From where he stood, Josh felt her fever. “She"s sick!” Then he saw the stub of spear in her flank, the flesh around it suppurated, discolored and swollen, fresh, red blood atop black, crusted blood.
He stepped to her side, into the crook of the great mottled neck, the bony spines of her head crest cradling a drowsy, glassy eye. He put his hand to her cheek, the rough bone under his hand hot to the touch.
The eye blinked at him. The chest heaved once. “You"re Josh, wyrm herder and wyvern talker.”
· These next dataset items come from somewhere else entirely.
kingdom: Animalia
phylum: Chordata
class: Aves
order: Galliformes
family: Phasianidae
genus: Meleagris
“Yes. You"re Aria, Queen Aria.”
“Presuming I live, yes.”
“You"re hurt, and it"s infected, but you"ll be all right. I"ll need some things, but you should be better soon.”
“You"re kind, and your words are a comfort, but your anxiety betrays your concern.”
Josh frowned, forgetting how well wyrmkind could read him. “Of course I"m concerned, but you need to think about healing, not how sick you are. Patient, be your own healer. That"s an order.”
“Yes, King Josh,” Aria said, her snort of smoke the equivalent of a chuckle.
“I"ll be back in a few minutes.” He retreated to the entrance where Threnody waited. “Three knives, the sharpest you can find, with two-inch, five-inch, and eight-inch blades. A cauldron of warm water. A needle or awl with thread or string, at least two feet of it.”
Alyson stepped up beside him. “How can I help?”
Josh smiled and described what he needed.